"After walking past him a few times, I summoned enough courage to speak to him. That was Harry Wilkes. He as a commercial traveller around various districts in north Queensland and took with him a suitcase of communist literature. I went to his room and became enraptured with his literature."
Tripp was recruited to the CPA by Herbert Moxon, at that time the Brisbane organiser of the CPA, and later to become CPA general secretary. Tripp and Moxon worked closely together for the next three years.
Tripp organised the first CPA group in Townsville and represented the branch at the 1927 CPA conference.
During a state-wide rail strike in 1926, Tripp played a key organising role, which included producing a daily strike newspaper, which was distributed throughout the state. It was one of the first such daily strike newspapers in Australia.
One of the debates at the 1927 CPA conference was over what became known as the Queensland Resolution — whether the CPA should stand candidates against the Labor Party.
The conference decided the CPA should run its own candidates in the next Queensland elections.
As one of the three CPA candidates in the elections, Tripp received a large vote, which led the electoral officer to ask whether he wanted a recount. Tripp told the electoral officer that the result was already a victory for the CPA and a recount was not necessary. Peter Beilhartz, in notes from a 1976 interview with Tripp, says Tripp won about 1500 votes to the ALP candidate's 4000.
This was at a time when CPA support was strong among the working-class of north Queensland's ports, railways and meatworks.
Two months later, Tripp became the first Australian selected to attend the Lenin School.
On returning to Australia, Tripp immediately came into conflict with Harry Wicks, the Comintern representative from the CPUSA, who used the party name Herbert Moore.
Wicks said he thought Tripp had mixed in bad company in Moscow and he would have to check with the Soviet authorities about him.
Tripp began a national speaking tour describing what he had seen in the Soviet Union and became a leading propagandist and educator for the CPA, taking classes for CPA and Young Communist League members in the major cities, addressing meetings and speaking in support of CPA candidates.
Meanwhile, Wicks was moving to exclude Tripp from the CPA leadership, and even tried to have him suspended from membership, but the charge was withdrawn when Tripp confronted Wicks at a political bureau meeting.
Wicks had already excluded former CPA general secretary Jack Kavanagh and was about to expel Bert Moxon, the then general secretary.
Tripp survived the 1931 CPA congress, at which he became the first central leader to criticise Comintern policy in Germany, although he had not at that time read Trotsky's writings on Germany, which didn't begin to reach Australia until a few weeks later.
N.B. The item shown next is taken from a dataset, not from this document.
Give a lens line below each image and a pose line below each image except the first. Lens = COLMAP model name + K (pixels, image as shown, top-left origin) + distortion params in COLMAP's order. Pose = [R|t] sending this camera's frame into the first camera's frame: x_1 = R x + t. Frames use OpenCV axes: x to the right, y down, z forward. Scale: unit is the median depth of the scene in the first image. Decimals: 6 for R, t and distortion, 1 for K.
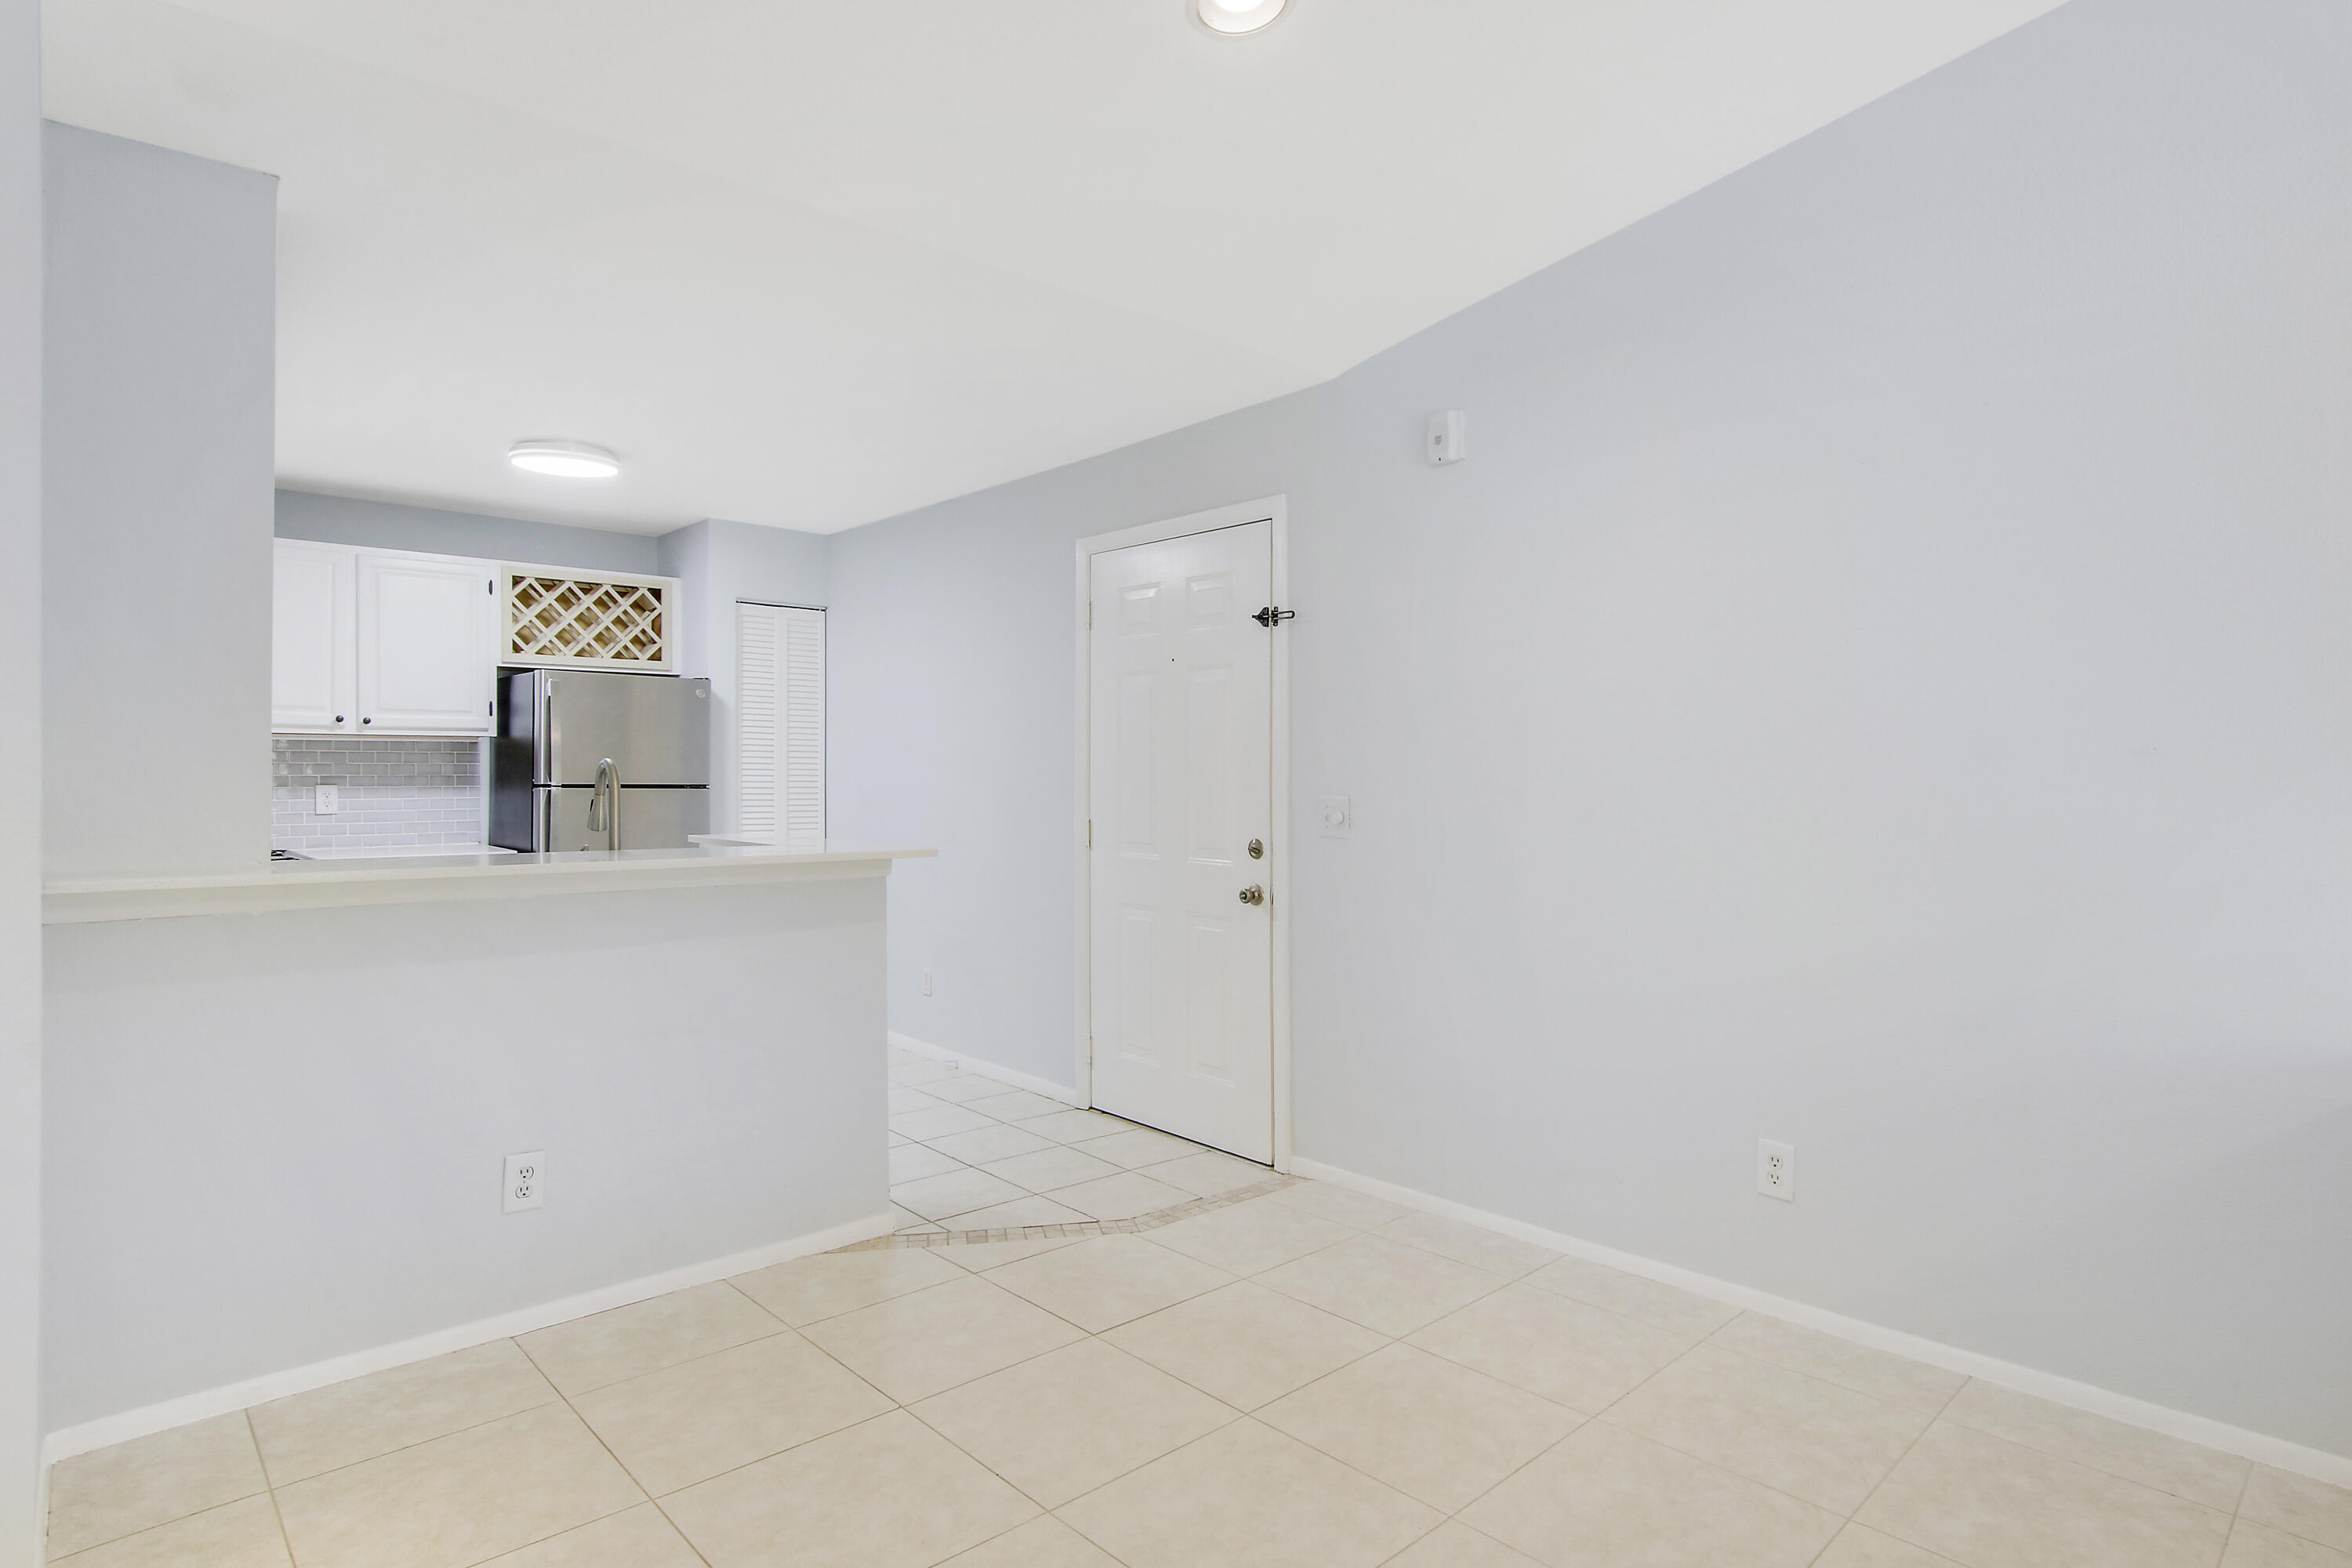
lens RADIAL K [[1238.6, 0, 1181.1], [0, 1238.6, 772.0], [0, 0, 1]] dist [-0.034066, 0.000290]
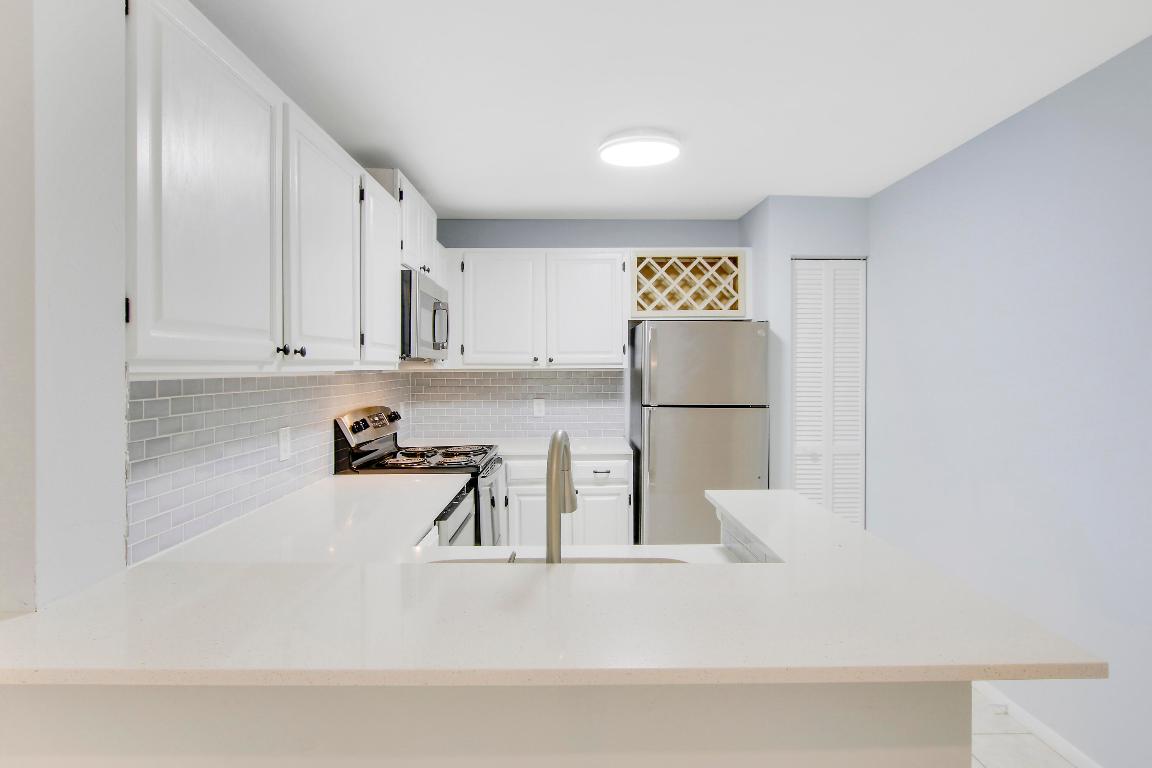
lens RADIAL K [[663.6, 0, 576.0], [0, 663.6, 384.0], [0, 0, 1]] dist [0.004348, 0.000897]
pose [[0.763976, 0.008969, -0.645182, -0.088777], [0.006859, 0.999734, 0.022019, -0.026843], [0.645208, -0.021247, 0.763711, 0.337899]]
In 1932 Tripp was assigned to the Friends of the Soviet Union and became its national secretary. Under his leadership the FOSU grew to about 7500 members and had a widely circulated magazine, Soviets Today. He continued travelling the country, addressing meetings on the Soviet Union and socialism.
Tripp was removed from his position in the FOSU in 1933 and expelled from the CPA in 1934. Before his expulsion he had been in contact with the Trotskyist organisation, formed two years earlier.
After joining the Trotskyists in the Workers Party, Tripp became one of its leaders, mainly involved in education and propaganda, and around 1937-38, publisher of the Workers Party newspaper, The Militant.
He became a regular Trotskyist speaker at Sydney's Domain, and spent much time trying to win over members of the CPA.
A few years later he left the Workers Party, and subsequently began to publish another Trotskyist magazine, Proletarian Review, based among Trotskyists at Sydney University.
During World War II he moved to Melbourne, became inactive in the Trotskyist movement, but was a militant shop steward in the Federated Ironworkers Association.
From 1945 Tripp was associated with the Victorian Labor College and was its secretary from about 1958 to 1978. The Labor College was founded in 1917 by Guido Baracchi, a founder of the CPA and later an editor of the Comintern's English-language Inprecor. For a time, Baracchi was sympathetic to the Trotskyist movement.
In 1978, at the age of 78, Ted Tripp joined the Socialist Workers Party.